Saint-Amand began working as a screenwriter with the encouragement of André Forcier. He started with the movie Coteau rouge, in which he also played the character Henri Blanchard. Afterwards, he played forL'enfer, c'est moi (Hell, it's me), the biographical story of Actress Néfertarie Bélizaire's childhood sexual abuse at the hands of her uncle in Haiti. He also played in "Pas de Mal À Une Mouche" (No Harm to a Fly) inspired by the Maryse Latandresse novel of the same name.

In 2012, he started his own band "Le Saint-Amand Blues" and released five mini-albums. He produced two more albums in 2013 and 2014. In these albums, he paid homage to the songwriters of Offenbach and Gerry Boulet. These albums included 11 songs and 11 short stories that are part of the show he gave throughout Quebec during spring of 2013.
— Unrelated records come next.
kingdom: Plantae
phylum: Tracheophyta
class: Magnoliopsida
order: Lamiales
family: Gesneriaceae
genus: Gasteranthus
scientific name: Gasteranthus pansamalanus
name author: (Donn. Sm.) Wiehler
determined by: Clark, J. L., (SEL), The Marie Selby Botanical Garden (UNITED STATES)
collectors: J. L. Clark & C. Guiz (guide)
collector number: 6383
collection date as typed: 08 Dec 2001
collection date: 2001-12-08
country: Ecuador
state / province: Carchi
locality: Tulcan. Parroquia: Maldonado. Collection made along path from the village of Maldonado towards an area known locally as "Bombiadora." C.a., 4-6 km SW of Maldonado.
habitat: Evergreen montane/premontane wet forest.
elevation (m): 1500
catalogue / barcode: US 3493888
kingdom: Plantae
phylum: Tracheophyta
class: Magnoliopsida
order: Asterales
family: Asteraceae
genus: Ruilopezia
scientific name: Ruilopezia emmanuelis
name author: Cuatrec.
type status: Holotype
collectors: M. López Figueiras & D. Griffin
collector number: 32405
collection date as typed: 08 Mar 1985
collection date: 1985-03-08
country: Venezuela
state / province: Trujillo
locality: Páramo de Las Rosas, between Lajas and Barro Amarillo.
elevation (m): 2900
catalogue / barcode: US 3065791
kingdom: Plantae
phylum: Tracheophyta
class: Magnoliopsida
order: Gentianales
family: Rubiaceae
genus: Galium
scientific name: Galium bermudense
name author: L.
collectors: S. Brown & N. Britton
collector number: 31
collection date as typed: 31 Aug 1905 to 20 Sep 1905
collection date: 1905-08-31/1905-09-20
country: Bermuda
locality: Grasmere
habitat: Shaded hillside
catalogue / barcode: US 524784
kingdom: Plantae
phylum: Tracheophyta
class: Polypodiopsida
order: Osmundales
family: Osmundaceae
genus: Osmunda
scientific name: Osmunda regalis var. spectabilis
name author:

In 2019, Mario Saint-Amand was a student at Laval University and an assistant researcher at the Quebec Addiction Rehabilitation Center and has been a spokesperson for Maisons Péladeau since 2014.

== Filmography ==
- 1988: animateur Émission AZ, au Canal Famille, dans le rôle d'Antoine Zénon.
- 1990: Watatatow : Simon Laurin
- 1991: Love Me (Love-Moi) : Jacques
- 1992: L'Automne sauvage : Antoine
- 1995: Radio Enfer : Guylain Ti-Guy Tremblay
- 1995: Scoop: Robert Johnson
- 1995: Les grands procès (Affaire Cordélia Viau) : Sam Parslow
- 1996: Karmina : Pierre Boutin
- 1998: La Part des anges : Philippe Bernard
- 1998: Escape : Prisoner
- 1998: Réseaux: Michel Valois
- 1999: Opération Tango : Sergent Davila
- 2000: Family Pack (Que faisaient les femmes pendant que l'homme marchait sur la Lune ?) : Bob
- 2003: Grande Ourse : Pierre Lamy
- 2005: L'Héritière de Grande Ourse: Pierre Lamy
- 2005: Emilio : The Cat & Emilio grown-up
- 2007: Le Symptôme : Capitaine Colorado
- 2007: Truffles (Truffe) : Mineur
- 2008: Blind Spot (Lucidité passagère) : Mathieu
- 2009: Je me souviens: Rock
- 2010: Coteau rouge : Henri
- 2011: Gerry : Gerry Boulet
- 2016: District 31: Michel David
- 2023: Katak: The Brave Beluga (Katak, le brave béluga)

== Awards and nominations ==
=== Awards ===
He won a Gemini Award in 1994 in the category "Best Performance in a Supporting Role" in all dramatic categories for his character Jean Pierre in "Missionary AIDS" written and directed by Janette Bertrand.

=== Nominations ===
His first nomination took place at the presentation of Prix Gémeaux in 1992 following the interpretation of his character, Alain, suffering from schizophrenia in L’amour c’est pas assez (Love is not enough). It was still under the direction of Janette Bertrand at the time, which is when he won the award for "Best Male Performance in a Supporting Role" for his memorable composition of the character of Jean-Pierre suffering from AIDS in the Dramatic "Missionary AIDS". In 1994, his character Simon Laurin in the popular series Watatatow lead him to a third nomination in the category Best performance drama show or drama series. While still under the direction of Janette Bertrand, he gets re-nominated again in 1996 when he gets offered the role of Louis Côté in Un Peu, Beaucoup, À la Folie (A Little, Much, To the Folly) that he will play alongside Marcel Leboeuf and Macha Limonchik.

First nominated for the 2012 Prix Jutra for Henri's character from André Forcier's film Coteau rouge and his interpretation of the legendary singer of the band Offenbach, Gérald Gerry Boulet, in the movie Gerry.